The attorneys general from Oregon and Washington have joined 16 of their Democratic colleagues in calling for Acting U.S. Attorney General Matthew Whitaker to recuse himself from overseeing Special Counsel Robert Mueller’s investigation into contacts between President Trump’s 2016 campaign and Russia.

In a letter sent to Whitaker and Deputy Attorney General Rod Rosenstein on Thursday, the top state law enforcement officials said, “a reasonable person could question [Whitaker’s] impartiality in the matter.”

Whitaker has taken over from Jeff Sessions, who resigned Wednesday after months of pressure from President Trump to do so.
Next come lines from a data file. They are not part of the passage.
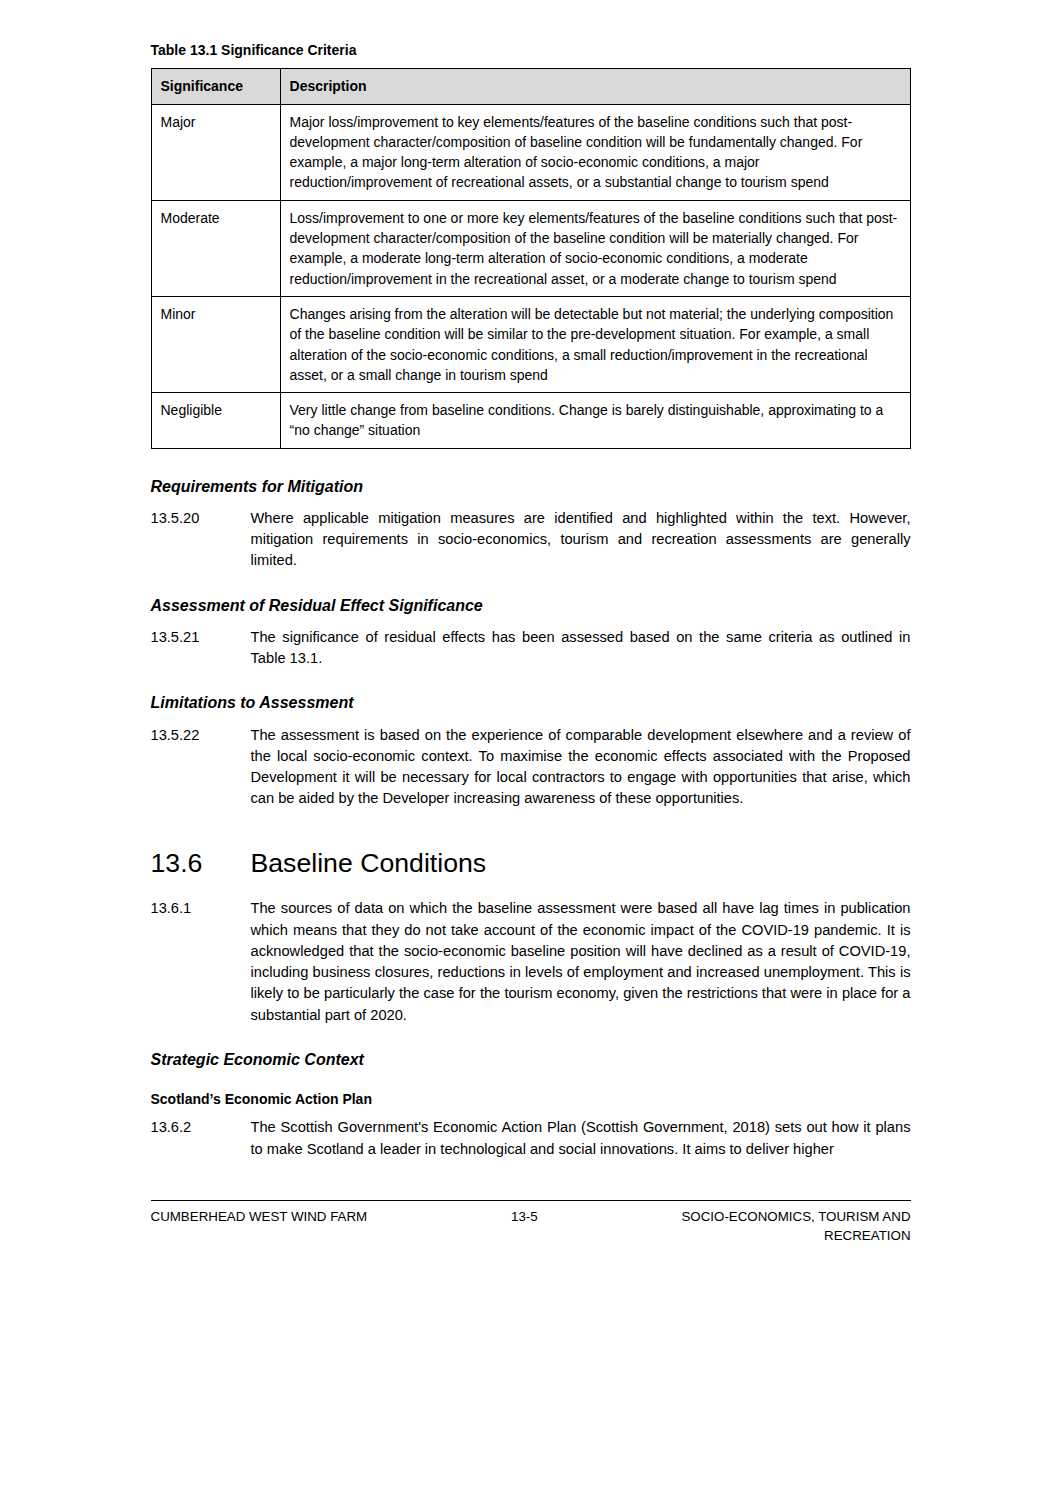Table 13.1 Significance Criteria
| Significance | Description |
| --- | --- |
| Major | Major loss/improvement to key elements/features of the baseline conditions such that post-development character/composition of baseline condition will be fundamentally changed. For example, a major long-term alteration of socio-economic conditions, a major reduction/improvement of recreational assets, or a substantial change to tourism spend |
| Moderate | Loss/improvement to one or more key elements/features of the baseline conditions such that post-development character/composition of the baseline condition will be materially changed. For example, a moderate long-term alteration of socio-economic conditions, a moderate reduction/improvement in the recreational asset, or a moderate change to tourism spend |
| Minor | Changes arising from the alteration will be detectable but not material; the underlying composition of the baseline condition will be similar to the pre-development situation. For example, a small alteration of the socio-economic conditions, a small reduction/improvement in the recreational asset, or a small change in tourism spend |
| Negligible | Very little change from baseline conditions. Change is barely distinguishable, approximating to a “no change” situation |
Requirements for Mitigation
13.5.20
Where applicable mitigation measures are identified and highlighted within the text. However, mitigation requirements in socio-economics, tourism and recreation assessments are generally limited.
Assessment of Residual Effect Significance
13.5.21
The significance of residual effects has been assessed based on the same criteria as outlined in Table 13.1.
Limitations to Assessment
13.5.22
The assessment is based on the experience of comparable development elsewhere and a review of the local socio-economic context. To maximise the economic effects associated with the Proposed Development it will be necessary for local contractors to engage with opportunities that arise, which can be aided by the Developer increasing awareness of these opportunities.
13.6
Baseline Conditions
13.6.1
The sources of data on which the baseline assessment were based all have lag times in publication which means that they do not take account of the economic impact of the COVID-19 pandemic. It is acknowledged that the socio-economic baseline position will have declined as a result of COVID-19, including business closures, reductions in levels of employment and increased unemployment. This is likely to be particularly the case for the tourism economy, given the restrictions that were in place for a substantial part of 2020.
Strategic Economic Context
Scotland’s Economic Action Plan
13.6.2
The Scottish Government's Economic Action Plan (Scottish Government, 2018) sets out how it plans to make Scotland a leader in technological and social innovations. It aims to deliver higher
CUMBERHEAD WEST WIND FARM
13-5
SOCIO-ECONOMICS, TOURISM AND
RECREATION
Since his appointment, past comments Whitaker made about Mueller’s investigation have been played regularly on some cable news stations.

In cities across the country Thursday — including in Eugene and Portland — protesters gathered over Sessions’ ousting and concerns about what that could mean for Mueller’s investigation.

Hundreds of people gathered at Portland’s waterfront to criticize President Trump. Among them was U.S. Sen. Ron Wyden, D-Oregon.

“We’re here tonight with friends and neighbors and folks from one end of America to another to say that no one, no one, is above the law in America,” Wyden told the crowd.

Whitaker has questioned Mueller’s authority to investigate aspects of Trump’s election campaign and suggested how to end the investigation: by cutting its budget.

Whitaker told CNN in 2017 he could envision a situation where a new attorney general would “reduce (Mueller’s) budget so low that his investigation grinds to almost a halt.”

Thursday’s letter to the Justice Department was signed by Oregon’s Ellen Rosenblum and Washington’s Bob Ferguson and their colleagues in Hawaii, Connecticut, the District of Columbia, Vermont, Rhode Island, North Carolina, California, New Jersey, Minnesota, Illinois, Delaware, New York and Massachusetts.

“You must be aware that your public comments criticizing Mr. Mueller’s investigation have been widely circulated,” the attorneys general wrote to Whitaker. “At various opportunities — in print, on television, and through social media — you have suggested cutting the Special Counsel’s budget or limiting his authority to follow lines of inquiry.”

The attorneys general also said Muller must have the “full authority to investigate and, if warranted, prosecute any violations of federal law.”

They said Rosenstein has “ably supervised” the special counsel investigation to this point and should continue to do so.